Waiting
- Front cover of first edition
- Author: Ha Jin
- Language: English
- Set in: Northeast China, 1963–85
- Publisher: Pantheon Books
- Publication date: 1 October 1999
- Publication place: United States
- Media type: Print (hardback & paperback)
- Pages: 320
- ISBN: 978-0-375-40653-9
- OCLC: 77547314
- Dewey Decimal: 813/.54 21
- LC Class: PS3560.I6 W34 1999

= Waiting (novel) =

1999 novel by Ha Jin

Waiting (等待) is a 1999 novel by Chinese-American author Ha Jin (哈金) which won the National Book Award the same year. It is based on a true story that Jin heard from his wife when they were visiting her family at an army hospital in China. At the hospital was an army doctor who had waited eighteen years to get a divorce so he could marry his long-time friend, a nurse.

The plot revolves around the fortunes of three people: Lin Kong, the army doctor; his wife Shuyu, whom he has never loved; and the nurse Manna Wu, his girlfriend at the hospital where he works. Beginning in 1963 and stretching over a twenty-year period, Waiting is set against the background of a changing Chinese society. It contrasts city and country life and shows the restrictions on individual freedoms that are a routine part of life under communism. But Waiting is primarily a novel of character. It presents a portrait of a decent but deeply flawed man, Lin Kong, whose life is spoiled by his inability to experience strong emotions and to love wholeheartedly.

==Plot summary==
Army doctor Lin Kong marries Shuyu, a village woman, as decided upon by his parents. While Lin spends most of his time away from home working as a doctor in Muji City, Shuyu raises their daughter, Hua, and cares for Lin's sick parents in Goose Village. Lin feels no love for her, and once he meets Manna Wu, a nurse at the hospital, he falls in love with her and feels that he must divorce his wife. Year after year, Lin tries to divorce the woman he is embarrassed to be married to, and every year when he comes home for a few days during the holidays, he goes with her to the courthouse. Shuyu agrees to the divorce but each time a hiccup crops up at the last moment. Meanwhile, Manna is frustrated that she cannot be Lin's official wife. Though she endures for the sake of Lin, Manna receives unwanted attention for remaining unmarried, particularly by male coworkers who sexually harass her.
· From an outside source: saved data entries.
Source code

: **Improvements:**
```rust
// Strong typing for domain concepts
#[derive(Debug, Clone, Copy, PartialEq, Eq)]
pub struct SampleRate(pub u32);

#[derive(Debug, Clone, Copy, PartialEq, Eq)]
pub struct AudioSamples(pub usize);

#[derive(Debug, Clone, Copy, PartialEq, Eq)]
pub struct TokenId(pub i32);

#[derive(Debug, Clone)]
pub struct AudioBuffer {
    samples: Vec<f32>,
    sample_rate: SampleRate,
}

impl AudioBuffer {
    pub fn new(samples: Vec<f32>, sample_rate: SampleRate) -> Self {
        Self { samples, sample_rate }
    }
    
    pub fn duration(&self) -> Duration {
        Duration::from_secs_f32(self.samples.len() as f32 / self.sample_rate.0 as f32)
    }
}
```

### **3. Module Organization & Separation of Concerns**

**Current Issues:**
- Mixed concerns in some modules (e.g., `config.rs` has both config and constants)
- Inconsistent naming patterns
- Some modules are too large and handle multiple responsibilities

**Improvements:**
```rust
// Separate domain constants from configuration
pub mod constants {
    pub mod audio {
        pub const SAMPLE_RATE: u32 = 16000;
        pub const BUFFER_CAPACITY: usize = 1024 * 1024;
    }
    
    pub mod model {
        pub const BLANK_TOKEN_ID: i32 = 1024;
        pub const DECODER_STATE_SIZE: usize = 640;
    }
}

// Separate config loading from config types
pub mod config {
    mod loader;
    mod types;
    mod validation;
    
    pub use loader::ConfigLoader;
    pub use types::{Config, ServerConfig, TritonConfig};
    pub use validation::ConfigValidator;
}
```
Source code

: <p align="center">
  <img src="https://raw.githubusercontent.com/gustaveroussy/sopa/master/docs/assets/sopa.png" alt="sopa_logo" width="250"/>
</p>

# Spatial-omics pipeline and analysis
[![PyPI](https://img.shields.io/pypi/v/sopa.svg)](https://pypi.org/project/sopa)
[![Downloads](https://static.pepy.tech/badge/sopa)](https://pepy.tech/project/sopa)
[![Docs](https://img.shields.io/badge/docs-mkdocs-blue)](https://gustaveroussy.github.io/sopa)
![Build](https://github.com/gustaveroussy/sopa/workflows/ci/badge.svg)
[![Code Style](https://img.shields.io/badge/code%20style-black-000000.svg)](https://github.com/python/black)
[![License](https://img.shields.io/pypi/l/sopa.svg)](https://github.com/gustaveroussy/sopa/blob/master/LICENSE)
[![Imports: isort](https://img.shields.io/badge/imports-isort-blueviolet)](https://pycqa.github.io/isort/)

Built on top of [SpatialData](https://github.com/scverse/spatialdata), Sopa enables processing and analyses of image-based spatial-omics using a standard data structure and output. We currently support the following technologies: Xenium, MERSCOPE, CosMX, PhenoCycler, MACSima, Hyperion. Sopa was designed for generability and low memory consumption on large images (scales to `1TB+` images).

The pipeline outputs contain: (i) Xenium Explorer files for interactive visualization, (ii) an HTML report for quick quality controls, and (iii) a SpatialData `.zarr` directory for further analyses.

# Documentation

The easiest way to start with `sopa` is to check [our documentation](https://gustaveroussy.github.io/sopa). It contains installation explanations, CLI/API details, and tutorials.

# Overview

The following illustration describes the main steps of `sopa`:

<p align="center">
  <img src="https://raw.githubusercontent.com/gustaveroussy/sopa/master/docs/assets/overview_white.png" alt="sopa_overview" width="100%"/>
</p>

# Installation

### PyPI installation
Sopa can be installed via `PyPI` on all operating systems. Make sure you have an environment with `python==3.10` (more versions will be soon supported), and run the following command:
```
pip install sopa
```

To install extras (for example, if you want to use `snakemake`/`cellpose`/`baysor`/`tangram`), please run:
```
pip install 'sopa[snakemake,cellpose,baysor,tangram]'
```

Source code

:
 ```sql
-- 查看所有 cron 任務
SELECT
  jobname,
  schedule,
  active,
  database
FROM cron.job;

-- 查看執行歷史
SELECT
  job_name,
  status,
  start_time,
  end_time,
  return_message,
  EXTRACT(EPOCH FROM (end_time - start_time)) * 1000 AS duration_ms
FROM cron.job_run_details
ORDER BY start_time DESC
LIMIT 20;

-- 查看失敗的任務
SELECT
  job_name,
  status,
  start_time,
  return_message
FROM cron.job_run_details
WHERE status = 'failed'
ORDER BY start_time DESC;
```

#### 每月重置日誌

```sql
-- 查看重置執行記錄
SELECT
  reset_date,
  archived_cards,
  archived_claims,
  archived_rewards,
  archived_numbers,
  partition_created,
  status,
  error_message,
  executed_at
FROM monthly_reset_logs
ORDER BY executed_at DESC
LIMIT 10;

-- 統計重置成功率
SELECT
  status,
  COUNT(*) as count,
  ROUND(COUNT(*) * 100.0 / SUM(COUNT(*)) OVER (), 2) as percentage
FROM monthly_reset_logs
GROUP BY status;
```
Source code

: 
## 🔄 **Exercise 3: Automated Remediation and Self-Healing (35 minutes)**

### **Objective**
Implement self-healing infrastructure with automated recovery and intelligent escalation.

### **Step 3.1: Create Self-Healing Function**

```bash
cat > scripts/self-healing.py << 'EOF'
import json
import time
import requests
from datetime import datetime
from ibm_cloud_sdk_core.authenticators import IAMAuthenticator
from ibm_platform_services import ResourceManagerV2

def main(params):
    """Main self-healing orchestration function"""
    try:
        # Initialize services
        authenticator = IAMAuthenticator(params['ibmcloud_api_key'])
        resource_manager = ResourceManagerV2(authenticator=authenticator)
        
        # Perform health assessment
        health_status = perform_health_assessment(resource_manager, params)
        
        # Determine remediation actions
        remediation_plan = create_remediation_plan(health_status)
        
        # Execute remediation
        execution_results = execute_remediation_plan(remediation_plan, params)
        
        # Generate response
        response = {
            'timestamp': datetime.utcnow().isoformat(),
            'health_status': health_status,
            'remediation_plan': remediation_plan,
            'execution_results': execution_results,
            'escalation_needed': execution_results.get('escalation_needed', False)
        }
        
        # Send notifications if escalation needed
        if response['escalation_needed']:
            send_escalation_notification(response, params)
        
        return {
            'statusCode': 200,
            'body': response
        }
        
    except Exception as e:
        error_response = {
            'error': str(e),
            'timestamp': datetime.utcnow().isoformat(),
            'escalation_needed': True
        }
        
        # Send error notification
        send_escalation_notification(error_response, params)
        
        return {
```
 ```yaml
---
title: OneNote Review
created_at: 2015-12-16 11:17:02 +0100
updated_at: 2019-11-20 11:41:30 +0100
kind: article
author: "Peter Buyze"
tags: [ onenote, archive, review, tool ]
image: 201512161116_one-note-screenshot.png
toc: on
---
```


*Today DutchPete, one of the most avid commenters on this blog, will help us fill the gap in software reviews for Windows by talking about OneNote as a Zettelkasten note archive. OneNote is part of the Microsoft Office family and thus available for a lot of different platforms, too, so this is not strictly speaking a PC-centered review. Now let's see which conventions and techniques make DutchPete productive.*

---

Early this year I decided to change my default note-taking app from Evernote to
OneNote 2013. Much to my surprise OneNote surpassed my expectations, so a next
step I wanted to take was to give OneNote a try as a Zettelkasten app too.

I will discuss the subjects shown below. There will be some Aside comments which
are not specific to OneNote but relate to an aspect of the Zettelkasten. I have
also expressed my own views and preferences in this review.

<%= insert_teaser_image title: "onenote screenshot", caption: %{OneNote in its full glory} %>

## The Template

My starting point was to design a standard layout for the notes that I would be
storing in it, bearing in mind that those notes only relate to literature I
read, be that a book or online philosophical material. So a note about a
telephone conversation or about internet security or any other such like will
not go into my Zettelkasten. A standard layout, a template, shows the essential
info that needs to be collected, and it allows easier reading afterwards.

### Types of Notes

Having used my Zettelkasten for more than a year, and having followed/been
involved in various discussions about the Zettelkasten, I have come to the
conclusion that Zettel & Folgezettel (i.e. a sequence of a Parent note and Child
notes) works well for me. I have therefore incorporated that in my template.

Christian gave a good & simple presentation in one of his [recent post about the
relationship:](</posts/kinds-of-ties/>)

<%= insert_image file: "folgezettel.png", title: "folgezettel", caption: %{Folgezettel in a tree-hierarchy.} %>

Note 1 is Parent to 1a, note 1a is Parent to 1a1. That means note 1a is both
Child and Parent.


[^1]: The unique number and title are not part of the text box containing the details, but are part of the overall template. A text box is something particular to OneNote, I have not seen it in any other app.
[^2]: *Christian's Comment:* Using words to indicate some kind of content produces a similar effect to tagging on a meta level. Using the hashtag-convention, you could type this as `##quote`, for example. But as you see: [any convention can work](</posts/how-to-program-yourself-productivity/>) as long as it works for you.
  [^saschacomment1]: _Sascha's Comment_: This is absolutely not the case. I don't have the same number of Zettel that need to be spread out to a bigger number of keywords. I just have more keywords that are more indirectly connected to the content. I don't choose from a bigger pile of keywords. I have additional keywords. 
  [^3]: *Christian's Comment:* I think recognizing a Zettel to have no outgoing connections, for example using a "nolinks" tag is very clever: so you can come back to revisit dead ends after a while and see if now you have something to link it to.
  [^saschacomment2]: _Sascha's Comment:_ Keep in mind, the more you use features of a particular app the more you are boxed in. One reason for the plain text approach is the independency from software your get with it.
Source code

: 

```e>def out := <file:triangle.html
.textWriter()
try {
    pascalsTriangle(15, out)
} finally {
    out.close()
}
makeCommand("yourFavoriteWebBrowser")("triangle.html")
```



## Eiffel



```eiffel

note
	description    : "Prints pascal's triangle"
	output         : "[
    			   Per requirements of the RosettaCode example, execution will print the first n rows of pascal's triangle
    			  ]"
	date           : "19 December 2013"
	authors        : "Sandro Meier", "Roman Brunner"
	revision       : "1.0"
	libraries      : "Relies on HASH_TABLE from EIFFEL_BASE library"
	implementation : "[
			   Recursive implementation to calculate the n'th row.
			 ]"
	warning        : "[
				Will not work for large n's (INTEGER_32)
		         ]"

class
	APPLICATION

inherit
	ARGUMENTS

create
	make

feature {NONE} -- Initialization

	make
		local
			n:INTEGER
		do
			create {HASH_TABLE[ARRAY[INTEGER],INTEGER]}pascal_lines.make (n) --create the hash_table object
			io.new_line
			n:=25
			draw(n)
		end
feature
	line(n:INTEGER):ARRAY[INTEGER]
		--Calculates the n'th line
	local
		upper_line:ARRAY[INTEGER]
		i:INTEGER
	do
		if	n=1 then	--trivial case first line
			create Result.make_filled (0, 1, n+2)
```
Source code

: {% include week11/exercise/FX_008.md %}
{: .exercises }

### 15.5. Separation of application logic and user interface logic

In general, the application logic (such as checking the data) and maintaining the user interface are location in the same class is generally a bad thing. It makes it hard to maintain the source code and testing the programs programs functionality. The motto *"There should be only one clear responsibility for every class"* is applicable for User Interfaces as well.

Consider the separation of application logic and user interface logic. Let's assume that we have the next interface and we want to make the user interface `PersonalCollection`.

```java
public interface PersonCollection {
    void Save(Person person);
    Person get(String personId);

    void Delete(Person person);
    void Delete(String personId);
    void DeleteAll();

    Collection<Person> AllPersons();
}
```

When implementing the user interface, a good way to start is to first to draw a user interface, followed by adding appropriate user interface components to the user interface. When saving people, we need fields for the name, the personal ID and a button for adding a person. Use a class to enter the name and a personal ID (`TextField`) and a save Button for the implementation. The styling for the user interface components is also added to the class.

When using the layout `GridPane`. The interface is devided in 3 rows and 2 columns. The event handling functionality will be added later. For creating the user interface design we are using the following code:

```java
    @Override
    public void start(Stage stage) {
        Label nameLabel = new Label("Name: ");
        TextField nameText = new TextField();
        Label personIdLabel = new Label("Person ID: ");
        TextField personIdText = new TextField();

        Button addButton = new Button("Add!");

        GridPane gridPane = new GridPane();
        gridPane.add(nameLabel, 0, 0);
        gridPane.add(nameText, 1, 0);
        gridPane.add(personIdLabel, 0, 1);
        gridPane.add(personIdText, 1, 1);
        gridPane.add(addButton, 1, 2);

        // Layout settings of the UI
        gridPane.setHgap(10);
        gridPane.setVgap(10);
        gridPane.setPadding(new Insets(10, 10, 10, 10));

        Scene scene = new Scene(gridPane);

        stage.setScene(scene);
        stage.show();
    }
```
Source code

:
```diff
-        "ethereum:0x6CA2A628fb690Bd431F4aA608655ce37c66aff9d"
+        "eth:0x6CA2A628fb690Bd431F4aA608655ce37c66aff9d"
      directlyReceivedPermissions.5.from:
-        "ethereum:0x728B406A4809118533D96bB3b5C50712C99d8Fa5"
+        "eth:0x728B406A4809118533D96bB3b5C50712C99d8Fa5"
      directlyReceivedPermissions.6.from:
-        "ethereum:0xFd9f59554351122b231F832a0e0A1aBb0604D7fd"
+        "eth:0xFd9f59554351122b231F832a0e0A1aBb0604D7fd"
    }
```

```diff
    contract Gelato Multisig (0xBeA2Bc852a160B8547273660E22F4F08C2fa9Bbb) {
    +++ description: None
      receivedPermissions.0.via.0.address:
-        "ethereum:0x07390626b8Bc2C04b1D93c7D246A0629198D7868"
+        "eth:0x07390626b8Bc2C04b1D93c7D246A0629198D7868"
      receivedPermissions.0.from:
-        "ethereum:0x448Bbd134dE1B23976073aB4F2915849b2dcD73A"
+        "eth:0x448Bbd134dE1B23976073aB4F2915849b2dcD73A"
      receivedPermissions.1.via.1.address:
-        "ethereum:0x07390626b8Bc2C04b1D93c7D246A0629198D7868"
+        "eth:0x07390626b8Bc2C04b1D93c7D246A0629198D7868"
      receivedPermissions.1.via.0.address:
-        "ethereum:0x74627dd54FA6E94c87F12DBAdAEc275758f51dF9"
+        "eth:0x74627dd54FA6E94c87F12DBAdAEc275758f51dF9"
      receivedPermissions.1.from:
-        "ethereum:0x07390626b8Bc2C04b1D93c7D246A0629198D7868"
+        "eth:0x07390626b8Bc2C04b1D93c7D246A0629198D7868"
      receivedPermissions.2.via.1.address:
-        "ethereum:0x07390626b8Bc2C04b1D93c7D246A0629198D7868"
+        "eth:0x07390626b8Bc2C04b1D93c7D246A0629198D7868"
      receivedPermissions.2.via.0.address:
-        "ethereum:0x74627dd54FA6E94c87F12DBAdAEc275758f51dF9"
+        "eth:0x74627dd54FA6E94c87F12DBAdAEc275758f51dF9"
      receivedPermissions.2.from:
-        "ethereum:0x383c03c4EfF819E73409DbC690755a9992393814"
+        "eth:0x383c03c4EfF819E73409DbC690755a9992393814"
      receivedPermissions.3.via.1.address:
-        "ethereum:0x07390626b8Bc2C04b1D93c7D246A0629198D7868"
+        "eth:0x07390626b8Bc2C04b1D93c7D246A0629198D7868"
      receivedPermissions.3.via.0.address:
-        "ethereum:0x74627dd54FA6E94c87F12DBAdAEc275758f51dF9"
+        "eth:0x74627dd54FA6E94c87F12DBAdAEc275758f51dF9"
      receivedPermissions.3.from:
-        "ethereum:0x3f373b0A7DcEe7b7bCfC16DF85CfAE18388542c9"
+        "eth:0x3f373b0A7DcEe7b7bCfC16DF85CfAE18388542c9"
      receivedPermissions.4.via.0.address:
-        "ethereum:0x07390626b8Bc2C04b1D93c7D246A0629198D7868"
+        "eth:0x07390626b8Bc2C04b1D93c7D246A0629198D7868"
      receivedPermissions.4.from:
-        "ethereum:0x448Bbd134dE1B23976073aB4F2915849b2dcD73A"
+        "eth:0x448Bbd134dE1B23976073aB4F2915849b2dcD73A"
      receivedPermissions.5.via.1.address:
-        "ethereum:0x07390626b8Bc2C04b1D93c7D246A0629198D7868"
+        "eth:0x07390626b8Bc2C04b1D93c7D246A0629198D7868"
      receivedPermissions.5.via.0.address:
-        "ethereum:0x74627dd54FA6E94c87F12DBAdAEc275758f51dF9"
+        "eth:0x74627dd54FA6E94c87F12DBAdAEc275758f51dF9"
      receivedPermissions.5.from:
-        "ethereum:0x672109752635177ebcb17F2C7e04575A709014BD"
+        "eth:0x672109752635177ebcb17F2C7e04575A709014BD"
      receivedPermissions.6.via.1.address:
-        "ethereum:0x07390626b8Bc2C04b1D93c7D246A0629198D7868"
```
Lin finally succeeds in divorcing Shuyu due to a law that states that if a man and wife have been separated for 18 years, the man can divorce her without her consent. Once he lives with Manna, however, he feels unhappy with her as well, despite expecting that he will love her since they had chosen each other. After the divorce, Shuyu and their daughter move to Muji City as well. Shortly after Manna gives birth to twin sons, Lin is devastated to learn that her heart is failing and he will be left to raise his children alone. After a heated argument with Manna, Lin reflects on the foolishness of waiting for something that ultimately failed to assuage his discontent.

During this time, he realizes too late how much he relied on and failed to appreciate Shuyu's devotion to him. He goes to Shuyu, asking her to forgive him, to wait, and help him raise his children after Manna dies. Lin's visit fills Shuyu with joy, and when Hua goes over to visit Manna and the twins, she tells Lin that they will always be waiting for him.

==Reception==
Waiting won both the National Book Award for Fiction
and the PEN/Faulkner Award, was a finalist for the 2000 Pulitzer Prize, and has been lauded for its insights into life in communist China.

== Censorship ==
In June 2000, an article attacking the novel was published in a weekly publication called Chinese Reading News. The author of the article was Liu Yiqing, a professor from Beijing University. Liu accused Ha Jin of portraying China in a negative light, and claimed that he had been used by the American media to vilify China. After the publication of this article, Beijing Publishing Group, a major publishing house in China owned by the Chinese government, decided to cancel the plan to translate and publish the novel in China.

== Publication in China ==

A Simplified Chinese translation of the novel (Chinese title: 等待), translated by Jin Liang, was published in 2002 by Hunan Wenyi Publishing and in 2015 by Sichuan Wenyi Publishing.